===== Document extract =====
Skoogman blamed the unrest, in part, on inmates’ frustration with a decision to change cell release schedules during Labor Day weekend, which limited the inmates’ access to phones, recreation and showers. Skoogman said that change was due to “staffing challenges.” He also refuted a claim that inmates lacked access to clean water.

Inmates are usually given several hours a day during the weekend for recreation, Schnell said, but the holiday-related staff shortage dropped that amount of time to just a single hour. Overall, free time has been cut down by more than half for inmates amid the current staffing issues, he added, disclosing that the prison is short about 50 officers.   

“The more staff we have, the more we can open up programming, which is exactly what the concerns of incarcerated people are,” Schnell said.  

In a statement Sunday afternoon, AFSCME Council 5, which represents Minnesota correctional officers, said that understaffing was to blame for the incident.  

Schnell said the 120-year-old facility is not climate controlled and its windows “have many challenges.” He added that the department is doing studies to determine how to update the facility, and he expects that a bonding request will eventually be submitted to the Minnesota Legislature.

In total, about 1,200 inmates are at the facility just southeast of Stillwater, according to department records.  

“Grateful the incident at Stillwater Prison has been resolved and no one was injured,” Minnesota Gov. Tim Walz posted on social media. 

It was a day of uncertainty for Marvina Haynes, who was unable to communicate with her brother, Marvin.

“It’s been very emotional, very terrifying,” Haynes said.

She alleged the men were protesting their movement being restricted. She also said their access to clean drinking water in the hot prison has been limited.

“The jail told us that everything ended peacefully, but we’re not sure of that because we still haven’t had the opportunity to speak with anyone from the prison,” she said.

In 2018, the facility was the site of an officer’s murder. Officer Joseph Gomm was beaten to death with a hammer by inmate Edward Johnson.
=====
» **Requirement 1**
In the prison report, condense the paragraph beginning "Inmates are usually given several hours" into a short bulleted list that keeps its main facts.
» **Requirement 2**
Rewrite everything in the prison report from "In a statement" down to "on social media.", using "Sunday evening" in place of "Sunday afternoon".
The records that come next are separate material from the prison report.
===== Supplied information =====
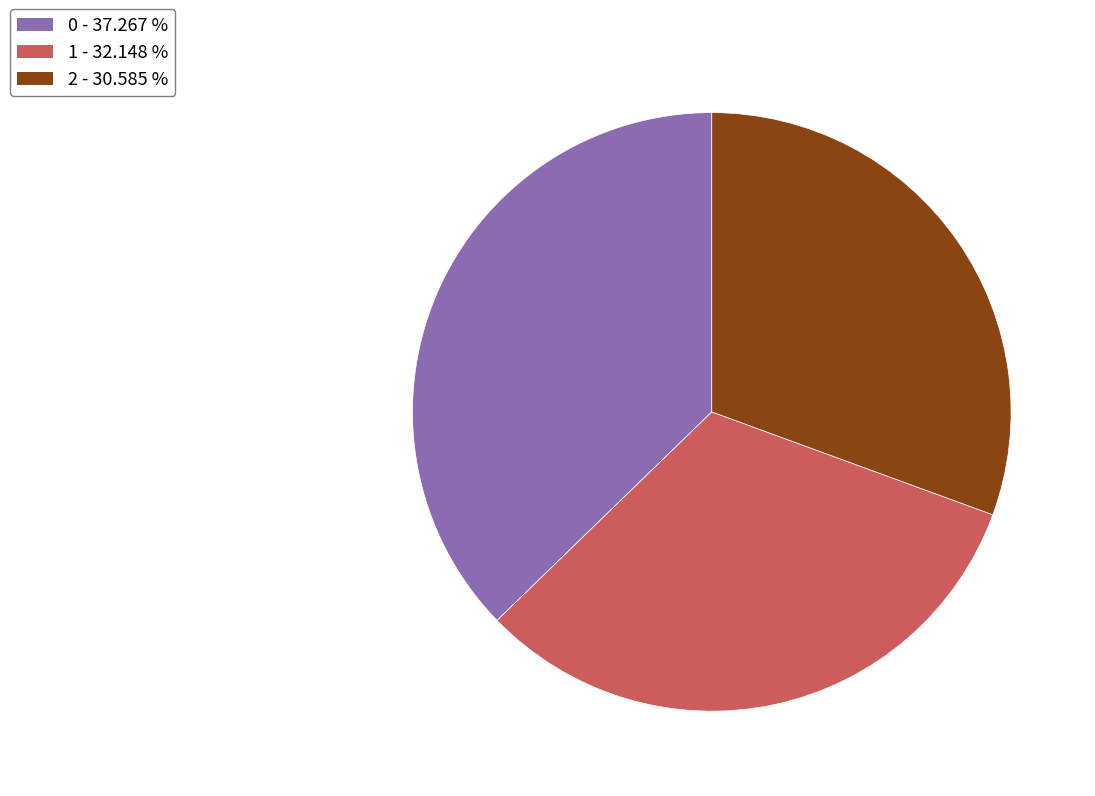

Rank the categories by value from lowest to highest.

2, 1, 0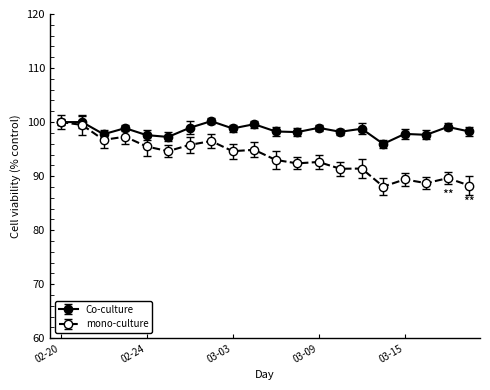

What is the smallest value displayed?

88.1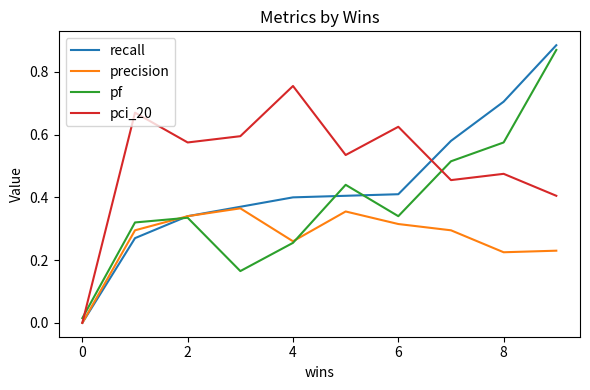

Which series has the largest total across all categories?

pci_20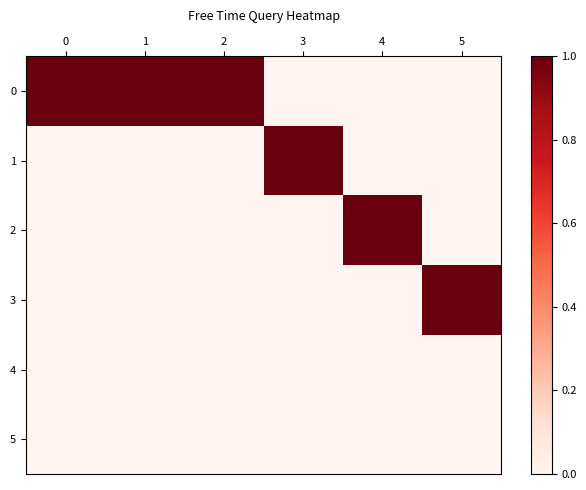

What is the maximum value shown in the chart?

1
=====
» **Answer section 1**
- According to Schnell, inmates usually get several hours a day of recreation on weekends, but the holiday-related staff shortage cut that to a single hour.
- Overall, inmates' free time has been reduced by more than half because of the current staffing issues.
- The prison is short about 50 officers.

» **Answer section 2**
In a statement Sunday evening, AFSCME Council 5, which represents Minnesota correctional officers, said that understaffing was to blame for the incident.  

Schnell said the 120-year-old facility is not climate controlled and its windows “have many challenges.” He added that the department is doing studies to determine how to update the facility, and he expects that a bonding request will eventually be submitted to the Minnesota Legislature.

In total, about 1,200 inmates are at the facility just southeast of Stillwater, according to department records.  

“Grateful the incident at Stillwater Prison has been resolved and no one was injured,” Minnesota Gov. Tim Walz posted on social media.